Gak tau kenapa? Si Kuple itu bangga banget jadi orang Indonesia.
Bukan karena negerinya indah. Atau masyarakatnya majemuk. Tapi karena bangsa ini dibangun, dididik sama “nenek moyang” yang kaya akan “pepatah atawa peribahasa”. Pepatah yang isinya nasihat atau ajaran dari orang tua-tua. Bangsa yang punya banyak pepatah, peribahasa, perumpamaan, ibarat, atawa tamsil. Lebih dari itu, bangsa ini juga punya banyak cerita takhayul, dongeng atawa khayalan.
Pepatah, peribahasa. Takhayul, dongeng. Semuanya baik-baik saja. Karena buat ngingetin, buat nasihat agar bisa mawas diri, agar gak kebablasan. Dalam hal apapun, soal apapun. “Terima kasih ya nenek moyang, udah kasih pelajaran yang penuh hikmah buat bangsa ini” begitu batin Si Kuple.
Zaman sekolah dulu, emang paling susah ngapalin pepatah atawa peribahasa. Karena kata-katanya “meliuk-liuk” terlalu indah sampe gak bisa dimengerti. Tapi kalo udah baca artinya, semua orang yang sekolah pasti mengangguk; tanda setuju. Itulah hebatnya pepatah, kerennnya peribahasa. Emang ciamikk bangsanya Si Kuple.
Ada pepatah begini “belum berkuku hendak mencubit”
Kalo arti harfiah-nya, “belum berkuasa tetapi sudah mencari - cari kesalahan orang”. Tapi kalo diterjemahin bebas, terserah yang punya pikiran aja. Terserah otak masing-masing. Boleh jugsa sih diartikan, “belum apa-apa saja sudah pengen melukai”. Apalagi kalo sudah jadi apa-apa ya?

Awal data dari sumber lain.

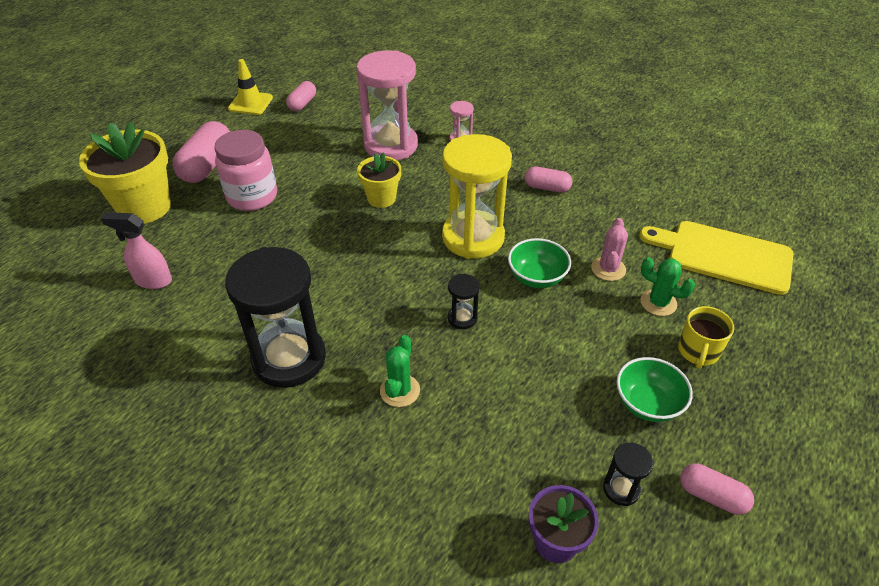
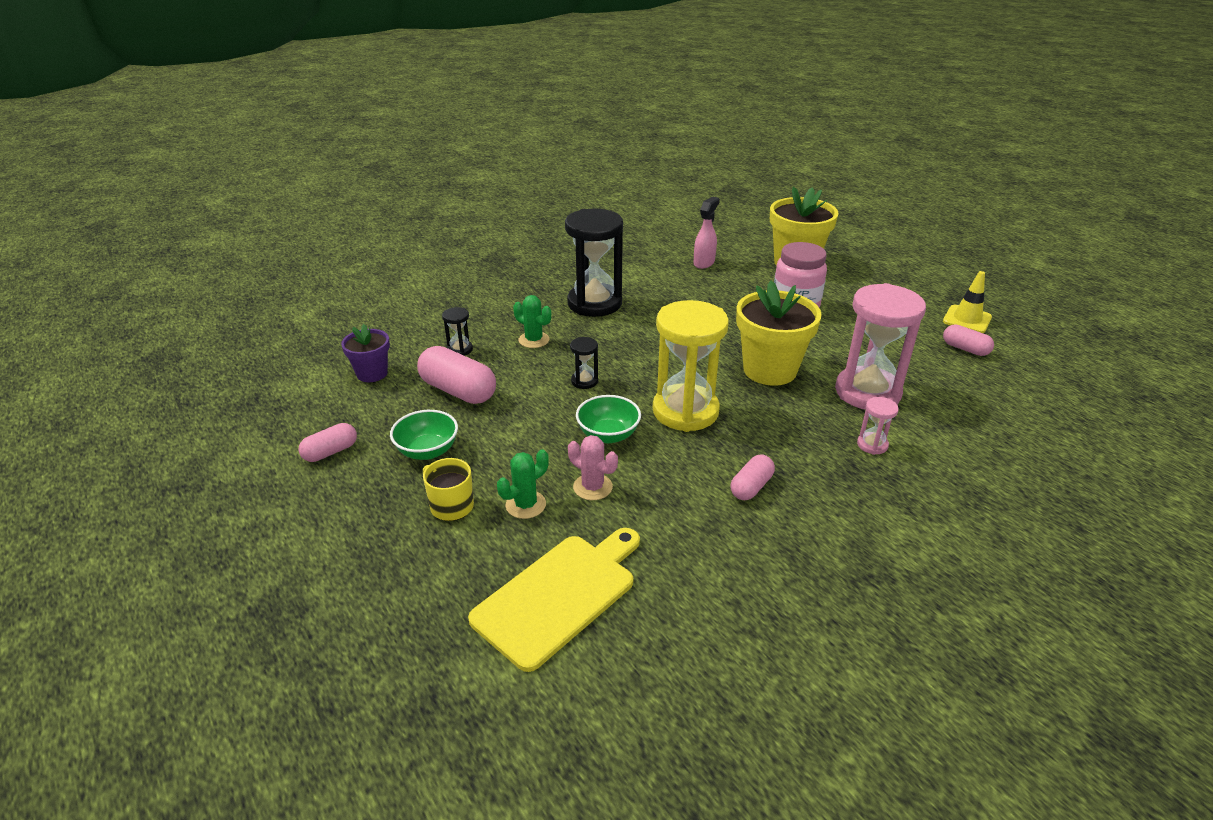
camera: 110 degrees right, 10 degrees down
pink capsule [172,121,230,183] -> pink capsule moved to [417,346,496,404]
yellow flower pot [357,152,401,208] -> yellow flower pot [736,281,822,386], size x1.77
black hourglass [603,443,653,506] -> black hourglass moved to [442,307,473,356]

Cuma sayang aja. Sekarang banyak orang udah gak mau baca pepatah, gak mau menyimak peribahasa. Katanya zaman udah maju, katanya udah era digital. Pantas, banyak orang yang pikirannya pada lumpuh.
Pikiran lumpuh.
Pikiran yang mendambakan hidup tenang dan harmoni. Tapi dilakoni dengan cara menebar kebencian, saling mengumbar aib, menghakimi satu sama lain, menghujat lalu memvonis orang lain.
Pikiran lumpuh yang pengen hidupnya lebih baik di masa depan. Tapi tidak mampu melepaskan diri dari pikiran keliru. Tekun dan rajin dalam memperjuangkan pikiran yang gak sepenuhnya benar.
Sungguh, pikiran lumpuh emang jadi “tempat yang paling nyaman” untuk berbaringnya ketakutan, keraguan, kesalahan, kebencian hingga kepercayaan yang mendekati takhayul. Mereka “tidur bareng” di satu pembaringan …. Pikiran lumpuh.